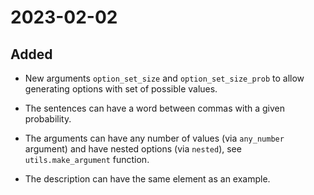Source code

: 
# 2023-02-02

## Added

- New arguments `option_set_size` and `option_set_size_prob` to allow generating options with set of possible values.

- The sentences can have a word between commas with a given probability.

- The arguments can have any number of values (via `any_number` argument) and have nested options (via `nested`), see `utils.make_argument` function.

- The description can have the same element as an example.
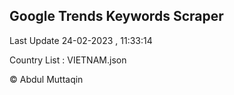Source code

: 

## Google Trends Keywords Scraper 
 
Last Update 24-02-2023 , 11:33:14

Country List :
VIETNAM.json



© Abdul Muttaqin 
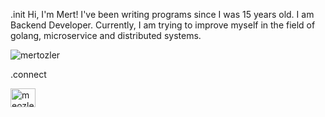 .init
Hi, I'm Mert! I've been writing programs since I was 15 years old. I am Backend Developer. Currently, I am trying to improve myself in the field of golang, microservice and distributed systems. 

<p align="left"> <img src="https://komarev.com/ghpvc/?username=mertozler&label=Profile%20views&color=0e75b6&style=flat" alt="mertozler" /> </p>


.connect
<p align="left">
<a href="https://linkedin.com/in/meozler" target="blank"><img align="center" src="https://raw.githubusercontent.com/rahuldkjain/github-profile-readme-generator/master/src/images/icons/Social/linked-in-alt.svg" alt="meozler" height="30" width="40" /></a>
</p>
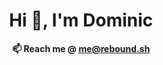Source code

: <h1 align="center">Hi 👋, I'm Dominic</h1>

**<p style="text-align: center;">📫 Reach me @ me@rebound.sh</p>**
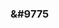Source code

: ### &#9775

<!--
**ucsz/ucsz** is a ✨ _special_ ✨ repository because its `README.md` (this file) appears on your GitHub profile.



<br/>
<br/>
&copy; UCSZ 2023  &sect;
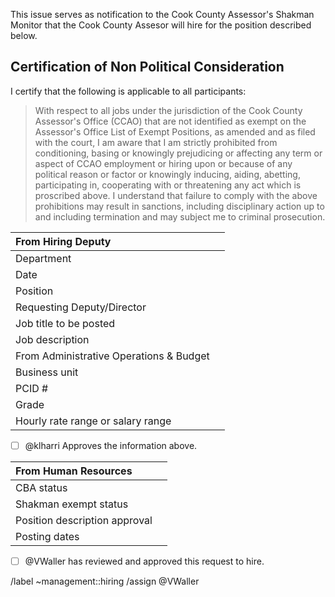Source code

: This issue serves as notification to the Cook County Assessor's Shakman Monitor that the Cook County Assesor will hire for the position described below.

## Certification of Non Political Consideration

I certify that the following is applicable to all participants:

> With respect to all jobs under the jurisdiction of the Cook County Assessor's Office (CCAO) that are not identified as exempt on the Assessor's Office List of Exempt Positions, as amended and as filed with the court, I am aware that I am strictly prohibited from conditioning, basing or knowingly prejudicing or affecting any term or aspect of CCAO employment or hiring upon or because of any political reason or factor or knowingly inducing, aiding, abetting, participating in, cooperating with or threatening any act which is proscribed above. I understand that failure to comply with the above prohibitions may result in sanctions, including disciplinary action up to and including termination and may subject me to criminal prosecution.


| From Hiring Deputy                                                                                  ||
| :----------------------------------------------- | :----------------------------------------------- |
| Department                                       |                                                  |
| Date                                             |                                                  |
| Position                                         |                                                  |
| Requesting Deputy/Director                       |                                                  |
| Job title to be posted                           |                                                  |
| Job description                                  |                                                  |
| From Administrative Operations & Budget                                                             ||
| Business unit                                    |                                                  |
| PCID #                                           |                                                  |
| Grade                                            |                                                  |
| Hourly rate range or salary range                |                                                  |

- [ ] @klharri Approves the information above.

| From Human Resources                                                                                ||
| :----------------------------------------------- | :----------------------------------------------- |
| CBA status                                       |                                                  |
| Shakman exempt status                            |                                                  |
| Position description approval                    |                                                  |
| Posting dates                                    |                                                  |

- [ ]  @VWaller has reviewed and approved this request to hire.


/label ~management::hiring
/assign @VWaller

=-=-=-=-=

Nothing but a number is expected here: say how many lines in the material hold "hire".

2